September 17, 2009 at 5:22 am
Thanks for visiting and for the publicity, TGGP. It’s helping me see and correct some technical errors in my site as well as deficiencies in my content and blog protocol. Cool.
I don’t actually think that all physical diseases are mental ones. I think they originate in damaged *consciousness*, which is not limited to the mental. William Arthur Evans, the subject of the post you linked to, abhorred precisely this reductionism, and I think it cannot be fairly attributed to my analysis, either.
But darkness, hexayurts, 9/11 truth: yes.
September 17, 2009 at 1:37 pm
The full review the MR commenter is referring to is here, for what that’s worth.
September 17, 2009 at 9:21 pm
I’m not, like, against randomized controlled trials, but this is really funny:
http://www.pubmedcentral.nih.gov/articlerender.fcgi?artid=300808
September 17, 2009 at 11:32 pm
Andrew, I don’t think I’ve given an in depth enough review of your site to point out any deficiencies.
Steven, thanks.

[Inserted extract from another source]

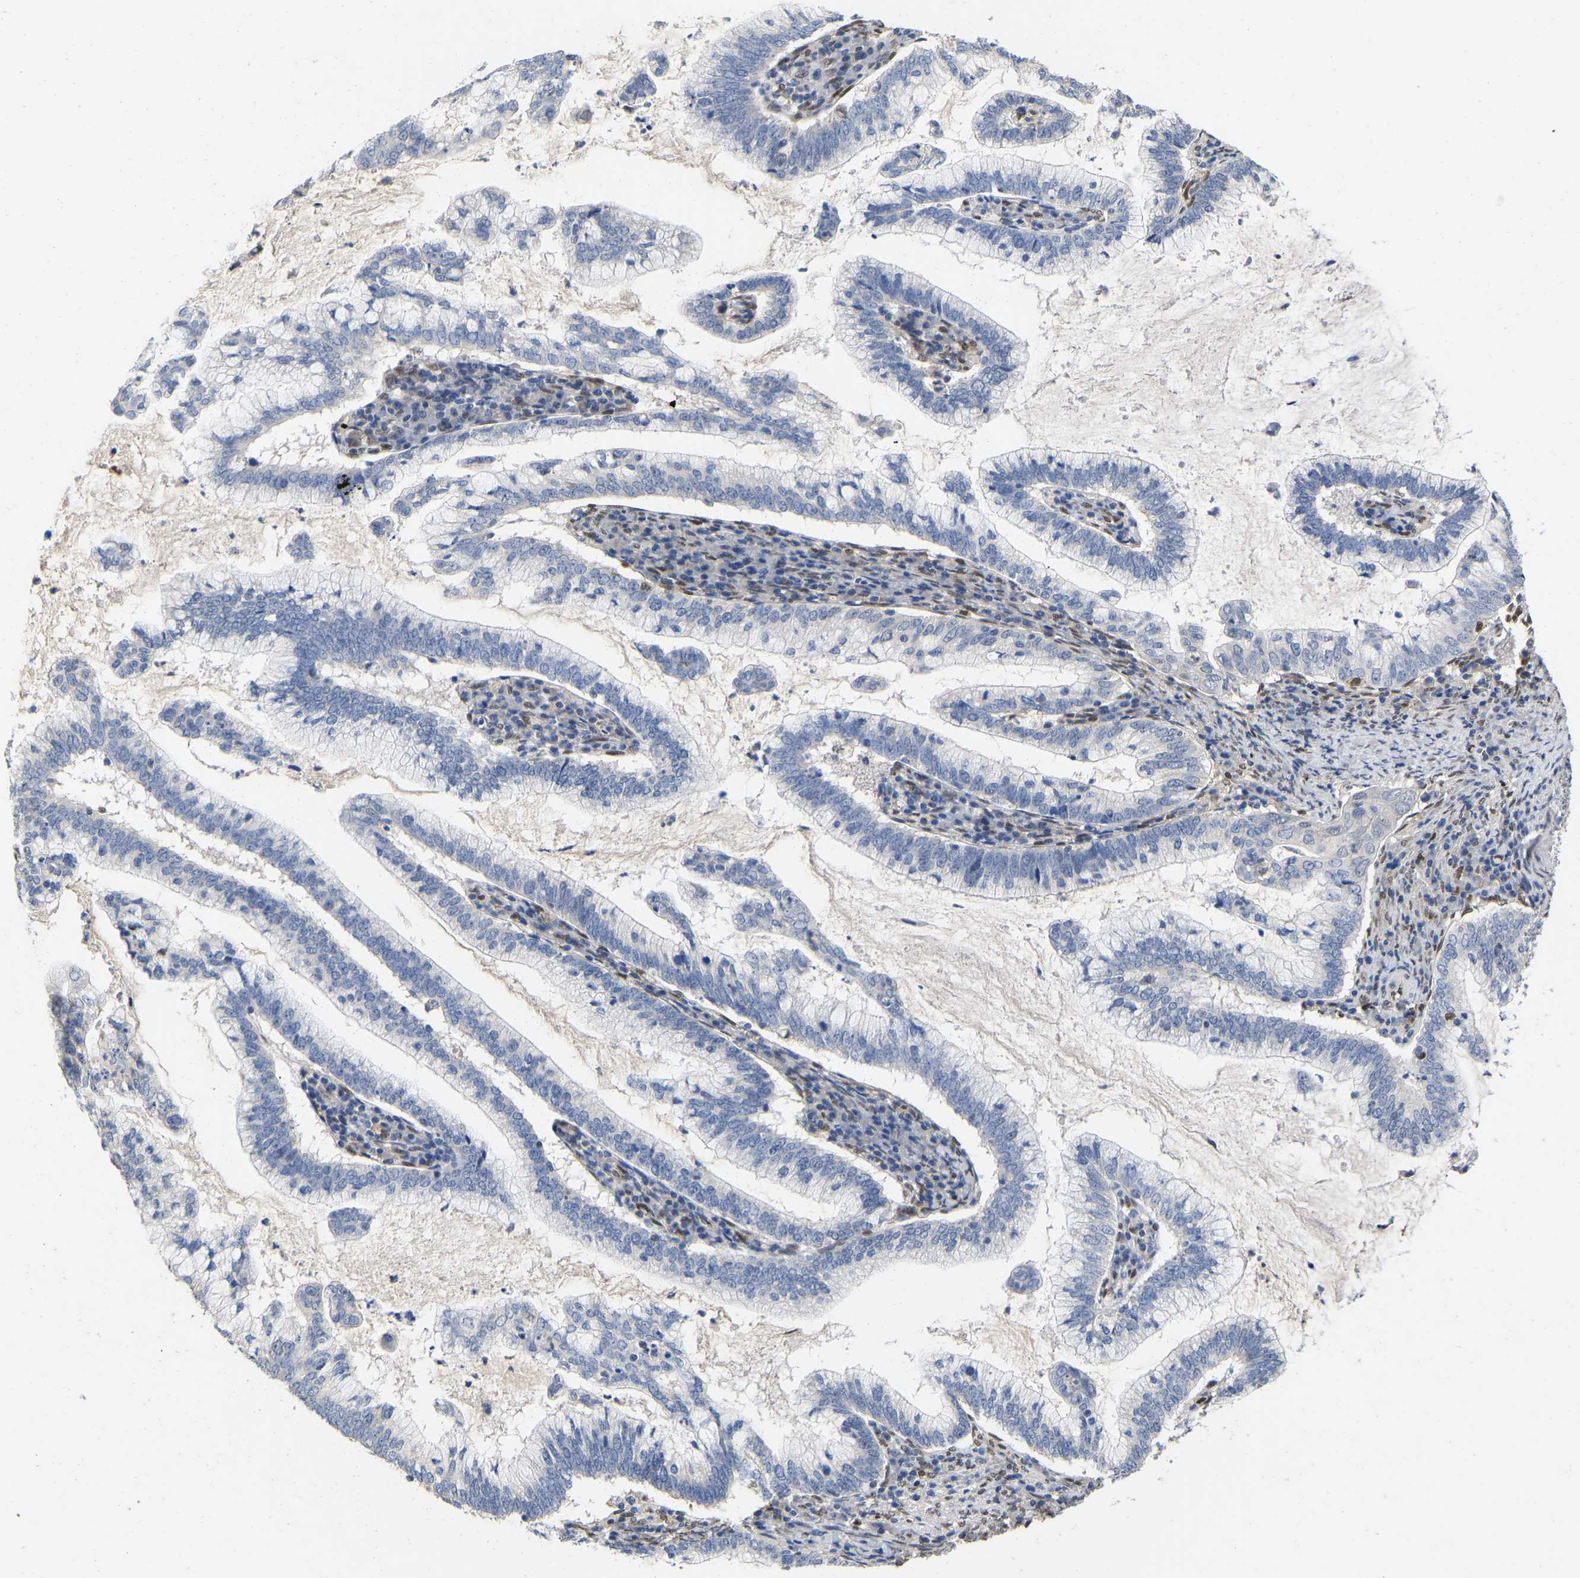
{"staining": {"intensity": "negative", "quantity": "none", "location": "none"}, "tissue": "cervical cancer", "cell_type": "Tumor cells", "image_type": "cancer", "snomed": [{"axis": "morphology", "description": "Adenocarcinoma, NOS"}, {"axis": "topography", "description": "Cervix"}], "caption": "Immunohistochemistry histopathology image of human cervical cancer (adenocarcinoma) stained for a protein (brown), which exhibits no staining in tumor cells.", "gene": "QKI", "patient": {"sex": "female", "age": 36}}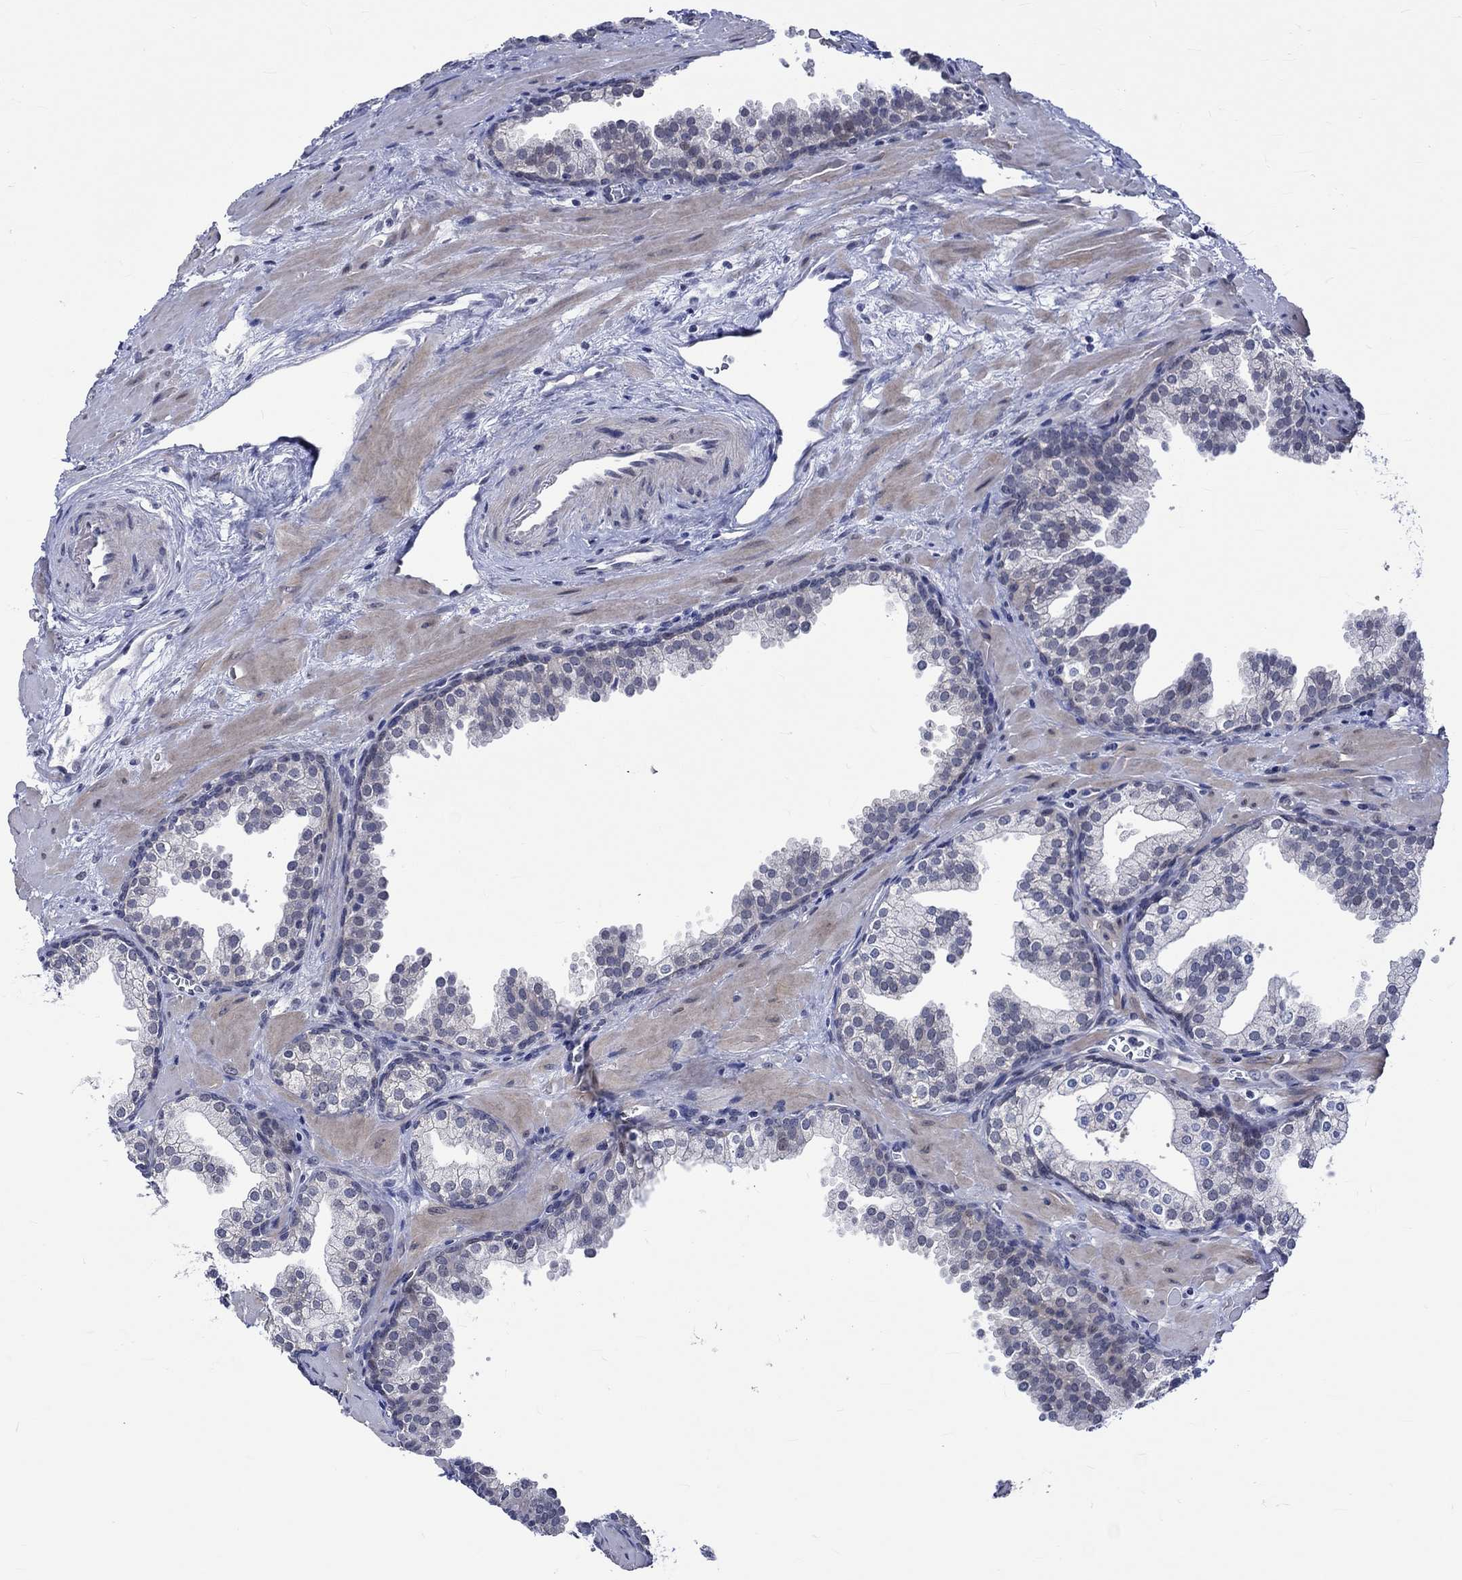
{"staining": {"intensity": "negative", "quantity": "none", "location": "none"}, "tissue": "prostate cancer", "cell_type": "Tumor cells", "image_type": "cancer", "snomed": [{"axis": "morphology", "description": "Adenocarcinoma, NOS"}, {"axis": "topography", "description": "Prostate"}], "caption": "Tumor cells are negative for protein expression in human prostate cancer (adenocarcinoma).", "gene": "E2F8", "patient": {"sex": "male", "age": 66}}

Checking out the author’s homepage, I see he is both a “truther” and a holocaust denier, though his main bag seems to be a critique of transhumanism.
Eric, it was indeed funny. Since there are lots of restrictions on human medical experiments, I propose we try it out on chimpanzees. Dolphins are smart, maybe them too!
September 18, 2009 at 10:36 am
I have watched a lot of films produced under Goebbels, and I can confirm that the “Bing Crosby” movies were quite representative. Most stuff produced at that time were comedies, musicals and melodramas. There were a few war movies which are on a level with John Wayne flicks with less action and probably less racism. It is true that even the movies that feature soldiers as characters portray them in a way that we today do not associate with “Nazis” at all.
Films with antisemitic content were no more than four or five. Interestingly the further the war progressed the less propaganda there was at least in cinema, with the notable exception of “Kolberg”.
September 18, 2009 at 10:39 am
… that is four or five actual FILMS, not percent!
September 19, 2009 at 9:34 pm
Was(perhaps)leftist-liberal ideology effectively dominant even in NS Germany?:
http://www.brusselsjournal.com/node/4055
http://www.amazon.com/Destined-Witness-Growing-Black-Germany/dp/0060959614
http://german.about.com/library/blgermyth10.htm
Damned if I know, but it would be interesting if the question could even be asked.